Par courrier du 25 juillet 2013, le Service cantonal des automobiles et de la navigation (ci-après: le SCAN) a invité l'intéressé à s'exprimer avant qu'une décision ne soit prise à son encontre. Dit courrier rappelait le devoir de s'opposer à une condamnation pénale, sous peine d'être lié, par l'appréciation retenue par cette autorité.
C.
Faisant suite à la demande du mandataire de l'intéressé du 14 août 2013, le SCAN a accepté d'attendre l'issue de la procédure pénale avant de statuer (courrier du 15 août 2013).
D.
Un jugement pénal a été rendu par le Tribunal de police le 10 décembre 2013, dans lequel l'intéressé est reconnu coupable de conduite sous le coup d'un retrait de permis et d'ivresse au guidon.
E.
Par décision du 19 décembre 2013, le SCAN a prononcé le retrait définitif du permis de conduire de l'intéressé avec un délai d'attente incompressible de 5 ans dès le 10 juillet 2013, en raison d'une nouvelle infraction grave survenant dans les 5 ans suivant un retrait indéterminé au sens de l'article 16c alinéa 2 lit. e LCR (cf. décision du SCAN du 6 décembre 2011). Il a retiré l'effet suspensif attaché à un éventuel recours.
Se basant sur une expertise psychologique de l'Institut d'action et de développement en psychologie du trafic (ADP), il a subordonné l'obtention d'un nouveau permis d'élève conducteur au terme du délai précité à la présentation d'un rapport d'expertise favorable de l'Unité de médecine et de psychologie du trafic (UMPT).
F.
Le 14 janvier 2014, l'intéressé, par son mandataire, a déféré cette décision auprès du Département du développement territorial et de l'environnement. Il conclut principalement à ce que la décision du SCAN soit annulée et subsidiairement à ce qu'il soit prononcé un retrait de permis ne dépassant pas un mois. Selon lui le jugement pénal découle d'une appréciation très incomplète et arbitraire de la situation de fait.
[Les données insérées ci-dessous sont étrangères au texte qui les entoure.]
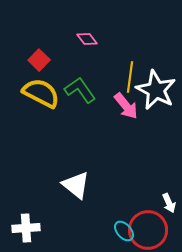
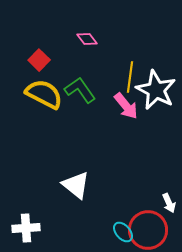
yellow semicircle: moved 3 px right, 1 px down
cyan ellipse: moved 1 px left, 1 px down
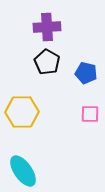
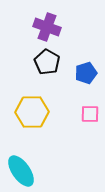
purple cross: rotated 24 degrees clockwise
blue pentagon: rotated 30 degrees counterclockwise
yellow hexagon: moved 10 px right
cyan ellipse: moved 2 px left
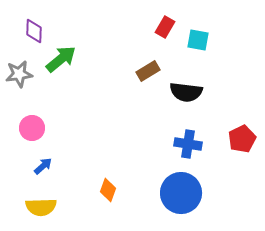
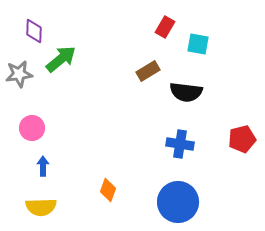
cyan square: moved 4 px down
red pentagon: rotated 12 degrees clockwise
blue cross: moved 8 px left
blue arrow: rotated 48 degrees counterclockwise
blue circle: moved 3 px left, 9 px down
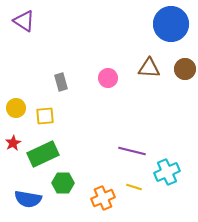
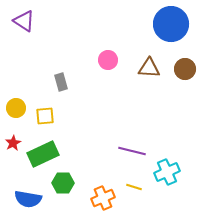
pink circle: moved 18 px up
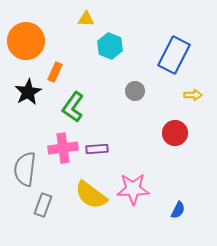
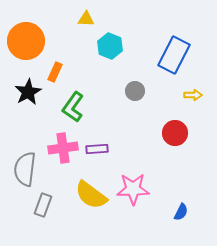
blue semicircle: moved 3 px right, 2 px down
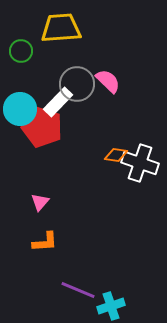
Invoquant sa bonne foi, il fait valoir qu'il s'estimait en droit de conduire un cyclomoteur étant donné que c'est son permis voiture qui avait été retiré et à mesure que le SCAN lui avait régulièrement fait parvenir sa vignette pour cyclomoteur. A cet égard, il précise que le policier qui l'a interpellé a relevé qu'il paraissait surpris de ne pas être en droit de conduire un cyclomoteur.
En ce qui concerne l'ivresse au guidon, il allègue que cette infraction n'est pas constitutive d'un cas grave mais est à la limite d'une faute légère et qu'il n'est pas établi de manière convaincante que l'alcoolémie qu'il présentait était d'un taux égal ou supérieur à 0.72 . Pour ce faire, il se rapporte à une déclaration de son père selon laquelle il aurait bu un verre de vin pendant le repas et une bière avant et que, de ce fait, le taux d'alcoolémie ne pouvait atteindre 0.72 .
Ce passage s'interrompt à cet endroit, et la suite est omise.